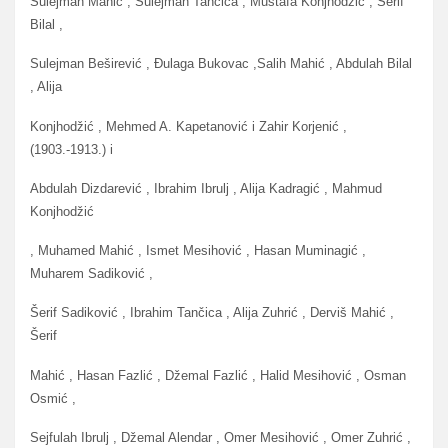
Sulejman Mahić , Sulejman Tančica , Mustafa Konjhodžić , Šerif
Bilal ,
Sulejman Beširević , Đulaga Bukovac ,Salih Mahić , Abdulah Bilal
, Alija
Konjhodžić , Mehmed A. Kapetanović i Zahir Korjenić ,
(1903.-1913.) i
Abdulah Dizdarević , Ibrahim Ibrulj , Alija Kadragić , Mahmud
Konjhodžić
, Muhamed Mahić , Ismet Mesihović , Hasan Muminagić ,
Muharem Sadiković ,
Šerif Sadiković , Ibrahim Tančica , Alija Zuhrić , Derviš Mahić ,
Šerif
Mahić , Hasan Fazlić , Džemal Fazlić , Halid Mesihović , Osman
Osmić ,
Sejfulah Ibrulj , Džemal Alendar , Omer Mesihović , Omer Zuhrić ,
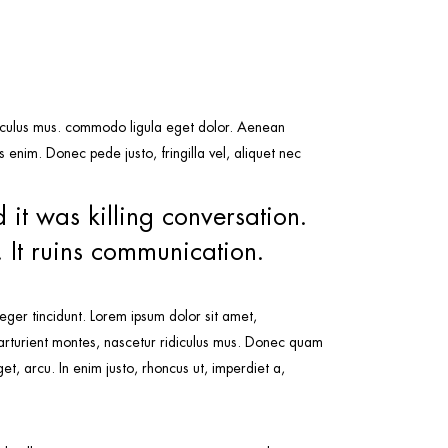
idiculus mus. commodo ligula eget dolor. Aenean
enim. Donec pede justo, fringilla vel, aliquet nec
 it was killing conversation.
. It ruins communication.
teger tincidunt. Lorem ipsum dolor sit amet,
arturient montes, nascetur ridiculus mus. Donec quam
et, arcu. In enim justo, rhoncus ut, imperdiet a,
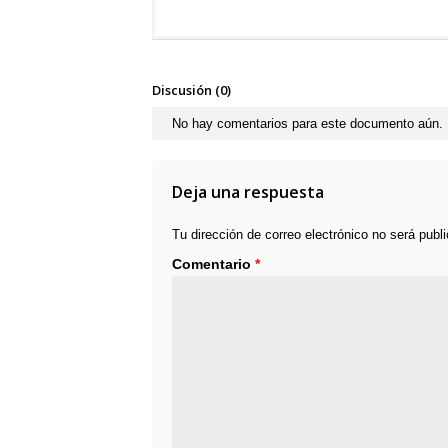
Discusión (0)
No hay comentarios para este documento aún.
Deja una respuesta
Tu dirección de correo electrónico no será publ
Comentario
*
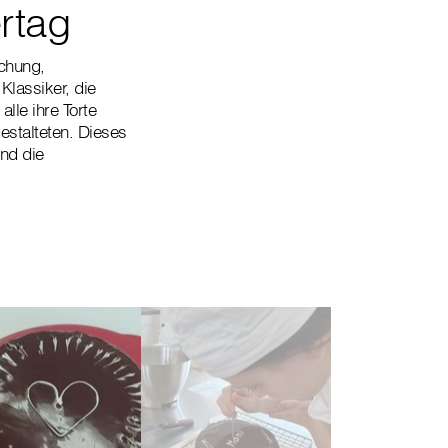
rtag
schung,
Klassiker, die
lle ihre Torte
gestalteten. Dieses
nd die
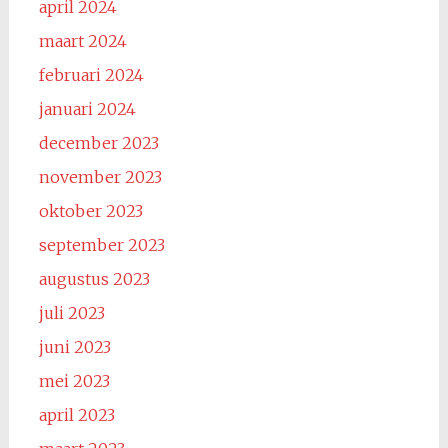
april 2024
maart 2024
februari 2024
januari 2024
december 2023
november 2023
oktober 2023
september 2023
augustus 2023
juli 2023
juni 2023
mei 2023
april 2023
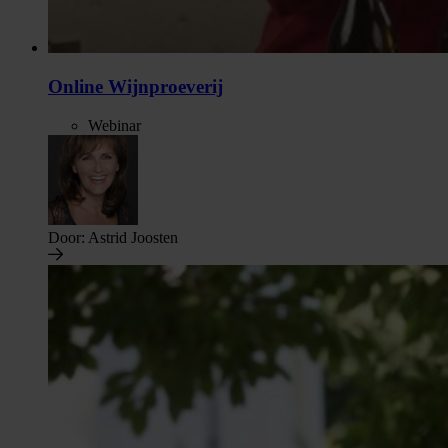
Online Wijnproeverij
Webinar
Door:
Astrid Joosten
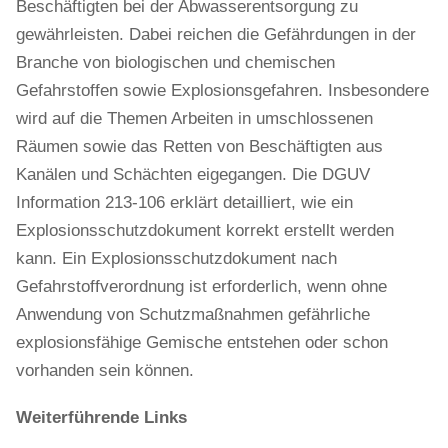
Beschäftigten bei der Abwasserentsorgung zu
gewährleisten. Dabei reichen die Gefährdungen in der
Branche von biologischen und chemischen
Gefahrstoffen sowie Explosionsgefahren. Insbesondere
wird auf die Themen Arbeiten in umschlossenen
Räumen sowie das Retten von Beschäftigten aus
Kanälen und Schächten eigegangen. Die DGUV
Information 213-106 erklärt detailliert, wie ein
Explosionsschutzdokument korrekt erstellt werden
kann. Ein Explosionsschutzdokument nach
Gefahrstoffverordnung ist erforderlich, wenn ohne
Anwendung von Schutzmaßnahmen gefährliche
explosionsfähige Gemische entstehen oder schon
vorhanden sein können.
Weiterführende Links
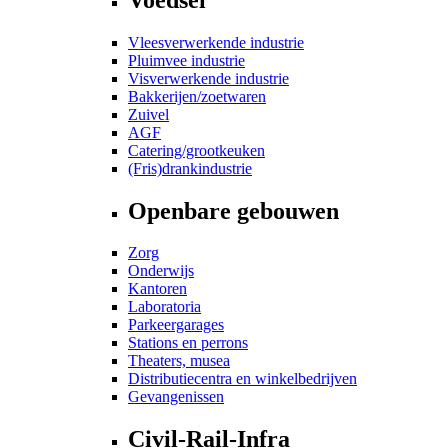
Vleesverwerkende industrie
Pluimvee industrie
Visverwerkende industrie
Bakkerijen/zoetwaren
Zuivel
AGF
Catering/grootkeuken
(Fris)drankindustrie
Openbare gebouwen
Zorg
Onderwijs
Kantoren
Laboratoria
Parkeergarages
Stations en perrons
Theaters, musea
Distributiecentra en winkelbedrijven
Gevangenissen
Civil-Rail-Infra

ACTIVITY:
Please make an exact copy of the whole listing and leave out its pictures.

RESULT BELOW:
Sulejman Mahić , Sulejman Tančica , Mustafa Konjhodžić , Šerif
Bilal ,
Sulejman Beširević , Đulaga Bukovac ,Salih Mahić , Abdulah Bilal
, Alija
Konjhodžić , Mehmed A. Kapetanović i Zahir Korjenić ,
(1903.-1913.) i
Abdulah Dizdarević , Ibrahim Ibrulj , Alija Kadragić , Mahmud
Konjhodžić
, Muhamed Mahić , Ismet Mesihović , Hasan Muminagić ,
Muharem Sadiković ,
Šerif Sadiković , Ibrahim Tančica , Alija Zuhrić , Derviš Mahić ,
Šerif
Mahić , Hasan Fazlić , Džemal Fazlić , Halid Mesihović , Osman
Osmić ,
Sejfulah Ibrulj , Džemal Alendar , Omer Mesihović , Omer Zuhrić ,
idiculus mus. commodo ligula eget dolor. Aenean
enim. Donec pede justo, fringilla vel, aliquet nec
 it was killing conversation.
. It ruins communication.
teger tincidunt. Lorem ipsum dolor sit amet,
arturient montes, nascetur ridiculus mus. Donec quam
et, arcu. In enim justo, rhoncus ut, imperdiet a,
Discusión (0)
No hay comentarios para este documento aún.
Deja una respuesta
Tu dirección de correo electrónico no será publ
Comentario
*
rtag
schung,
Klassiker, die
lle ihre Torte
gestalteten. Dieses
nd die
april 2024
maart 2024
februari 2024
januari 2024
december 2023
november 2023
oktober 2023
september 2023
augustus 2023
juli 2023
juni 2023
mei 2023
april 2023
Online Wijnproeverij
Webinar
Door:
Astrid Joosten
Beschäftigten bei der Abwasserentsorgung zu
gewährleisten. Dabei reichen die Gefährdungen in der
Branche von biologischen und chemischen
Gefahrstoffen sowie Explosionsgefahren. Insbesondere
wird auf die Themen Arbeiten in umschlossenen
Räumen sowie das Retten von Beschäftigten aus
Kanälen und Schächten eigegangen. Die DGUV
Information 213-106 erklärt detailliert, wie ein
Explosionsschutzdokument korrekt erstellt werden
kann. Ein Explosionsschutzdokument nach
Gefahrstoffverordnung ist erforderlich, wenn ohne
Anwendung von Schutzmaßnahmen gefährliche
explosionsfähige Gemische entstehen oder schon
vorhanden sein können.
Weiterführende Links
Vleesverwerkende industrie
Pluimvee industrie
Visverwerkende industrie
Bakkerijen/zoetwaren
Zuivel
AGF
Catering/grootkeuken
(Fris)drankindustrie
Openbare gebouwen
Zorg
Onderwijs
Kantoren
Laboratoria
Parkeergarages
Stations en perrons
Theaters, musea
Distributiecentra en winkelbedrijven
Gevangenissen
Civil-Rail-Infra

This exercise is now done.